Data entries
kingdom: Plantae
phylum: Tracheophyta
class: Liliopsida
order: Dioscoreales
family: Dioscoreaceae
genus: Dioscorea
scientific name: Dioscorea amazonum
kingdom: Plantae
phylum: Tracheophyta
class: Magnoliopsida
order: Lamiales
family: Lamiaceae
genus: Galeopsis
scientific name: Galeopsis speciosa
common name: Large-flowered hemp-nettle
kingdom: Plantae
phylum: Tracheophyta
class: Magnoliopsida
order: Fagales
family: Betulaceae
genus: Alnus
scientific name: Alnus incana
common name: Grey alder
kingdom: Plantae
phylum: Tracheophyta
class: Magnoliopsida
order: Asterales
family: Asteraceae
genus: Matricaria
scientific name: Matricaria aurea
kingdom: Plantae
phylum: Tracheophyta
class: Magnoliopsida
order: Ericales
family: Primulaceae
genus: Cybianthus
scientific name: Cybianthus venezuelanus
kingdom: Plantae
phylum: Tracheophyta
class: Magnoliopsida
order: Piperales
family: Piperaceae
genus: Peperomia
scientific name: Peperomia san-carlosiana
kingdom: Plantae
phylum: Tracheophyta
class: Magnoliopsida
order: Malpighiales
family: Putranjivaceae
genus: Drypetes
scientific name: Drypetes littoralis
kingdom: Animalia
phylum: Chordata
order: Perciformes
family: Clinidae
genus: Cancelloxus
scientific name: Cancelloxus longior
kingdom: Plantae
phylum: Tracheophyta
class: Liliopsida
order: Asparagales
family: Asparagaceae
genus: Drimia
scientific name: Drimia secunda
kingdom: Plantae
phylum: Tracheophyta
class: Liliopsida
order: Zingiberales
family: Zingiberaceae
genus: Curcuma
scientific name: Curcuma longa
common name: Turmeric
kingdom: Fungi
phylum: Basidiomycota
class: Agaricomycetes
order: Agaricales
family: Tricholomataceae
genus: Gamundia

What the exercise asks.
Recast every line of the records above as a JSON list of strings, with one string per line and no blank lines.

Response.
[
  "kingdom: Plantae",
  "phylum: Tracheophyta",
  "class: Liliopsida",
  "order: Dioscoreales",
  "family: Dioscoreaceae",
  "genus: Dioscorea",
  "scientific name: Dioscorea amazonum",
  "kingdom: Plantae",
  "phylum: Tracheophyta",
  "class: Magnoliopsida",
  "order: Lamiales",
  "family: Lamiaceae",
  "genus: Galeopsis",
  "scientific name: Galeopsis speciosa",
  "common name: Large-flowered hemp-nettle",
  "kingdom: Plantae",
  "phylum: Tracheophyta",
  "class: Magnoliopsida",
  "order: Fagales",
  "family: Betulaceae",
  "genus: Alnus",
  "scientific name: Alnus incana",
  "common name: Grey alder",
  "kingdom: Plantae",
  "phylum: Tracheophyta",
  "class: Magnoliopsida",
  "order: Asterales",
  "family: Asteraceae",
  "genus: Matricaria",
  "scientific name: Matricaria aurea",
  "kingdom: Plantae",
  "phylum: Tracheophyta",
  "class: Magnoliopsida",
  "order: Ericales",
  "family: Primulaceae",
  "genus: Cybianthus",
  "scientific name: Cybianthus venezuelanus",
  "kingdom: Plantae",
  "phylum: Tracheophyta",
  "class: Magnoliopsida",
  "order: Piperales",
  "family: Piperaceae",
  "genus: Peperomia",
  "scientific name: Peperomia san-carlosiana",
  "kingdom: Plantae",
  "phylum: Tracheophyta",
  "class: Magnoliopsida",
  "order: Malpighiales",
  "family: Putranjivaceae",
  "genus: Drypetes",
  "scientific name: Drypetes littoralis",
  "kingdom: Animalia",
  "phylum: Chordata",
  "order: Perciformes",
  "family: Clinidae",
  "genus: Cancelloxus",
  "scientific name: Cancelloxus longior",
  "kingdom: Plantae",
  "phylum: Tracheophyta",
  "class: Liliopsida",
  "order: Asparagales",
  "family: Asparagaceae",
  "genus: Drimia",
  "scientific name: Drimia secunda",
  "kingdom: Plantae",
  "phylum: Tracheophyta",
  "class: Liliopsida",
  "order: Zingiberales",
  "family: Zingiberaceae",
  "genus: Curcuma",
  "scientific name: Curcuma longa",
  "common name: Turmeric",
  "kingdom: Fungi",
  "phylum: Basidiomycota",
  "class: Agaricomycetes",
  "order: Agaricales",
  "family: Tricholomataceae",
  "genus: Gamundia"
]